* **WHAT IS REQUIRED**
Output, exactly as written, the lines below starting at the line containing "CUTTERHEADS" and ending at the line containing "Online + Offline classes for flexibility". Drop the pictures and keep both end lines.

BEGIN DATA

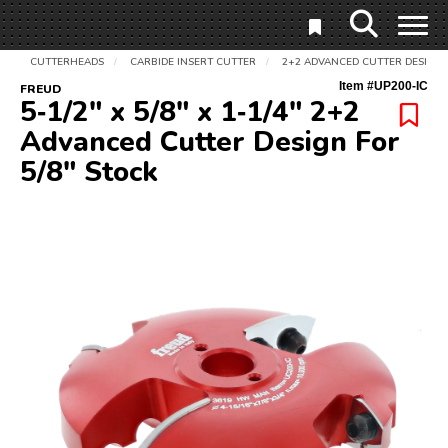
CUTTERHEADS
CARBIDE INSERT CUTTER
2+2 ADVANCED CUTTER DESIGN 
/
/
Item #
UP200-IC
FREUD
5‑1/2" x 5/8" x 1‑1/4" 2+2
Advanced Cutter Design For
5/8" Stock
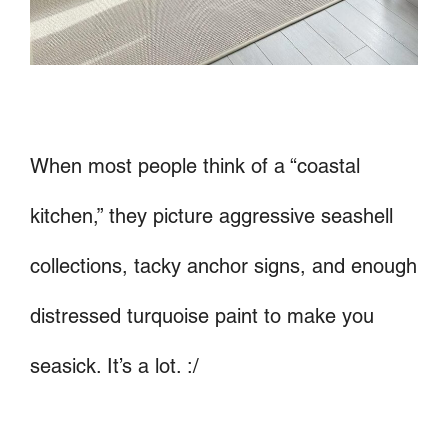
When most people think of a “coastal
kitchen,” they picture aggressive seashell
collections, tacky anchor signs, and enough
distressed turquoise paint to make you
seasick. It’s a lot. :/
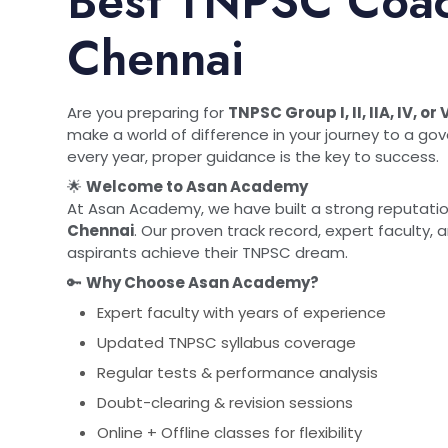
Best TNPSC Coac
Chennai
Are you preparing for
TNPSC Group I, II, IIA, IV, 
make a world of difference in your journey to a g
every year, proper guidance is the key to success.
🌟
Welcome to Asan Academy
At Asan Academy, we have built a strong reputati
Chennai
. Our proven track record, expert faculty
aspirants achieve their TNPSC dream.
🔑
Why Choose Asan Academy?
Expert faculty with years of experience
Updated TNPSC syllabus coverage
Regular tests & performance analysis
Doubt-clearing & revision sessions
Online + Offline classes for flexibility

END DATA
BEGIN DATA

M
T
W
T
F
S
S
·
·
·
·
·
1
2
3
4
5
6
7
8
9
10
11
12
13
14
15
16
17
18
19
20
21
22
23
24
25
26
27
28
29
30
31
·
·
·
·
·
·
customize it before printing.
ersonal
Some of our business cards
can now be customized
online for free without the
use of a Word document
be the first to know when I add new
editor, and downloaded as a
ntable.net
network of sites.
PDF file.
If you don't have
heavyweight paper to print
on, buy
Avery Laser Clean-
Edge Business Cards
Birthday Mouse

END DATA

* **WRITTEN SOLUTION**
CUTTERHEADS
CARBIDE INSERT CUTTER
2+2 ADVANCED CUTTER DESIGN 
/
/
Item #
UP200-IC
FREUD
5‑1/2" x 5/8" x 1‑1/4" 2+2
Advanced Cutter Design For
5/8" Stock
When most people think of a “coastal
kitchen,” they picture aggressive seashell
collections, tacky anchor signs, and enough
distressed turquoise paint to make you
seasick. It’s a lot. :/
Best TNPSC Coac
Chennai
Are you preparing for
TNPSC Group I, II, IIA, IV, 
make a world of difference in your journey to a g
every year, proper guidance is the key to success.
🌟
Welcome to Asan Academy
At Asan Academy, we have built a strong reputati
Chennai
. Our proven track record, expert faculty
aspirants achieve their TNPSC dream.
🔑
Why Choose Asan Academy?
Expert faculty with years of experience
Updated TNPSC syllabus coverage
Regular tests & performance analysis
Doubt-clearing & revision sessions
Online + Offline classes for flexibility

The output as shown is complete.